## TASK ITEM
Rewrite the lines from the beginning of the entries through the line containing "em seu processo criativo." as a numbered list, leaving out any blank lines.
--- --- ---
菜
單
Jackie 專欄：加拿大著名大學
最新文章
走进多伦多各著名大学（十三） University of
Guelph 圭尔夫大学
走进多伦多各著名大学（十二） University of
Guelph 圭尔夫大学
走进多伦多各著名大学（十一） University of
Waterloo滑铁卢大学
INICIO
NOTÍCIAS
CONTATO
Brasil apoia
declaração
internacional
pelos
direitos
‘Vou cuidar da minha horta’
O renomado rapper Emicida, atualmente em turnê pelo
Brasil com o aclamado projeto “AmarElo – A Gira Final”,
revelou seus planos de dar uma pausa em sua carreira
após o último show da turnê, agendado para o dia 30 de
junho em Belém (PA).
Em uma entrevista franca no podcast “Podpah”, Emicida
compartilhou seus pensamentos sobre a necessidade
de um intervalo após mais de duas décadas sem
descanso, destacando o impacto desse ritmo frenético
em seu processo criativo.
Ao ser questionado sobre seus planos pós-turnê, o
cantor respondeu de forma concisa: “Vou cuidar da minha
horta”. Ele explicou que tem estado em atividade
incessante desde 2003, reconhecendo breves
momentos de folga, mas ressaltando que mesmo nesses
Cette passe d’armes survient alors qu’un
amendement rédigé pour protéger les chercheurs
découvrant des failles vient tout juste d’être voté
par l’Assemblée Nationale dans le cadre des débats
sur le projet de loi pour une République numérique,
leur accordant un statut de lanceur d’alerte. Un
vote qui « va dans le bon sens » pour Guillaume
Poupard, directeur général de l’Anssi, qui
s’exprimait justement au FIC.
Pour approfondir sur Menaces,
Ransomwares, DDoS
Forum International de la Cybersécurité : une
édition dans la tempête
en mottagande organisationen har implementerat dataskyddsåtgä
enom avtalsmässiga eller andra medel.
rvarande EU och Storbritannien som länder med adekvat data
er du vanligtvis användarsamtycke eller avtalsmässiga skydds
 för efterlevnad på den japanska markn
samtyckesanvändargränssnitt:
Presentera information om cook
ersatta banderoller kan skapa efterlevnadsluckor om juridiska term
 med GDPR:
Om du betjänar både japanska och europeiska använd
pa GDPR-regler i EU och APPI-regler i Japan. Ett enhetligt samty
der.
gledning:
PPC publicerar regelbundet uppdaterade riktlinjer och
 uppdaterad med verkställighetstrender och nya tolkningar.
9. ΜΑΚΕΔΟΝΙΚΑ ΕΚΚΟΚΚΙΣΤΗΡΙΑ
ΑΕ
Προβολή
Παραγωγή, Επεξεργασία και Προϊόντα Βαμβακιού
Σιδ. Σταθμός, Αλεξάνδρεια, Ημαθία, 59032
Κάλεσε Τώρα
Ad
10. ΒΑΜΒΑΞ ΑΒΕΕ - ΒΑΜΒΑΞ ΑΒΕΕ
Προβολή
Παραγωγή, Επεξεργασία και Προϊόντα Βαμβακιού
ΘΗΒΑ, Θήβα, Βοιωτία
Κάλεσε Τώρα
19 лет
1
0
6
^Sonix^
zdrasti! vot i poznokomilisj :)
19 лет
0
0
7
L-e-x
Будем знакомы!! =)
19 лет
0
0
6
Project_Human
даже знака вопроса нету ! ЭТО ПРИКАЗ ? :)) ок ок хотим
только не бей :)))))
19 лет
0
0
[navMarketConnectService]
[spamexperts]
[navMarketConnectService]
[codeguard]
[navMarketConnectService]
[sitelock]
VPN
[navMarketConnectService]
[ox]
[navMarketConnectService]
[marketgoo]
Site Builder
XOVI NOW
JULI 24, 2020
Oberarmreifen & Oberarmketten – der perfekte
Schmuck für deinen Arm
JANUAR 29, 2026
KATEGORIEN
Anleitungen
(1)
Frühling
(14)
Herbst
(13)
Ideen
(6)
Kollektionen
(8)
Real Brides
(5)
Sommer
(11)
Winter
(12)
--- --- ---
## THE COMPLETED TASK
1. 菜
2. 單
3. Jackie 專欄：加拿大著名大學
4. 最新文章
5. 走进多伦多各著名大学（十三） University of
6. Guelph 圭尔夫大学
7. 走进多伦多各著名大学（十二） University of
8. Guelph 圭尔夫大学
9. 走进多伦多各著名大学（十一） University of
10. Waterloo滑铁卢大学
11. INICIO
12. NOTÍCIAS
13. CONTATO
14. Brasil apoia
15. declaração
16. internacional
17. pelos
18. direitos
19. ‘Vou cuidar da minha horta’
20. O renomado rapper Emicida, atualmente em turnê pelo
21. Brasil com o aclamado projeto “AmarElo – A Gira Final”,
22. revelou seus planos de dar uma pausa em sua carreira
23. após o último show da turnê, agendado para o dia 30 de
24. junho em Belém (PA).
25. Em uma entrevista franca no podcast “Podpah”, Emicida
26. compartilhou seus pensamentos sobre a necessidade
27. de um intervalo após mais de duas décadas sem
28. descanso, destacando o impacto desse ritmo frenético
29. em seu processo criativo.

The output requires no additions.